NGC is to be headed by Summit Chief Strategy Officer Tim Johnston, who would build a staff and a team of local contractors and vendors that the company then would partner with to help Mainers convert to natural gas.

Summit has more than 20 years of experience in natural gas installation, service and conversion services in Colorado and Missouri, through subsidiaries Colorado Natural Gas and Summit Natural Gas of Missouri. In the Pine Tree State, its subsidiary is Summit Natural Gas of Maine.

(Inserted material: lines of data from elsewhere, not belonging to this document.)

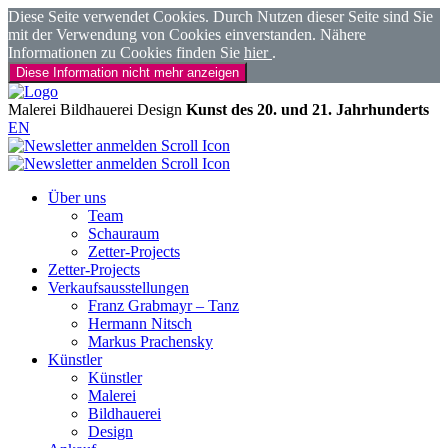
Diese Seite verwendet Cookies. Durch Nutzen dieser Seite sind Sie
mit der Verwendung von Cookies einverstanden. Nähere
Informationen zu Cookies finden Sie
hier
.
Diese Information nicht mehr anzeigen
Malerei
Bildhauerei
Design
Kunst des 20. und 21. Jahrhunderts
EN
Über uns
Team
Schauraum
Zetter-Projects
Zetter-Projects
Verkaufsausstellungen
Franz Grabmayr – Tanz
Hermann Nitsch
Markus Prachensky
Künstler
Künstler
Malerei
Bildhauerei
Design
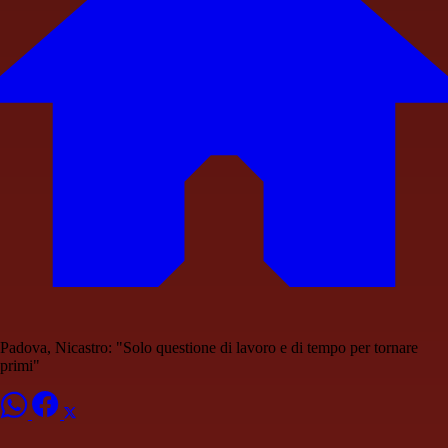
Padova, Nicastro: "Solo questione di lavoro e di tempo per tornare
primi"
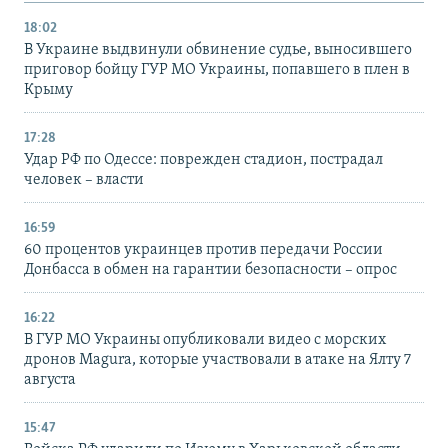
18:02
В Украине выдвинули обвинение судье, выносившего
приговор бойцу ГУР МО Украины, попавшего в плен в
Крыму
17:28
Удар РФ по Одессе: поврежден стадион, пострадал
человек – власти
16:59
60 процентов украинцев против передачи России
Донбасса в обмен на гарантии безопасности – опрос
16:22
В ГУР МО Украины опубликовали видео с морских
дронов Magura, которые участвовали в атаке на Ялту 7
августа
15:47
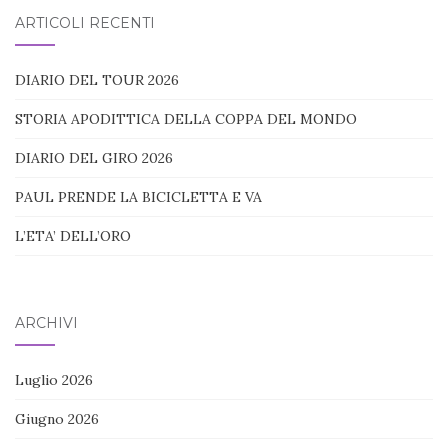
blog:
ARTICOLI RECENTI
DIARIO DEL TOUR 2026
STORIA APODITTICA DELLA COPPA DEL MONDO
DIARIO DEL GIRO 2026
PAUL PRENDE LA BICICLETTA E VA
L’ETA’ DELL’ORO
ARCHIVI
Luglio 2026
Giugno 2026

“The demand for natural gas in Maine is higher than it has ever been,” Summit said. “Natural Gas Conversion Co. will have a positive impact on residents and businesses in southern and central Maine by providing reduced conversion costs and serving more customers in a shorter time frame.”

Summit has been in a duel of sorts in the state’s Kennebec Valley with competitor Maine Natural Gas (MNG), a subsidiary of Iberdrola USA (see Daily GPI, March 11, 2013; Aug. 23, 2012; Oct. 18, 2012). Earlier this year Summit Natural Gas of Maine made the final connection for its 68-mile steel backbone gas transmission pipeline between Pittston, ME, and Madison, ME, a key step in its plans to distribute gas to 17 communities in central Maine (see Daily GPI, April 22).

Summit plans to install 85 miles of distribution pipeline in the Kennebec Valley area this year and another 66 miles in the towns of Cumberland, Falmouth and Yarmouth. Summit’s expansion plan also calls for a phase two build-out of its $350 million Kennebec Valley transmission and distribution project (see Daily GPI, Jan. 14, 2013). Summit expects those lines to serve 15,000 residential and industrial customers in 17 municipalities by the third year of operations.

Maine last year adopted an omnibus energy bill (LD 1442) that would increase the state’s gas pipeline capacity. The bill, which was adopted by both the Maine House and Senate, was vetoed by Gov. Paul LePage, but legislators overruled that veto.

The first gas pipeline ever to reach the state’s capital, which runs from the Maritimes and Northeast pipeline tap in Windsor, ME, was completed by MNG less than a year ago (see Daily GPI, Oct. 25, 2013).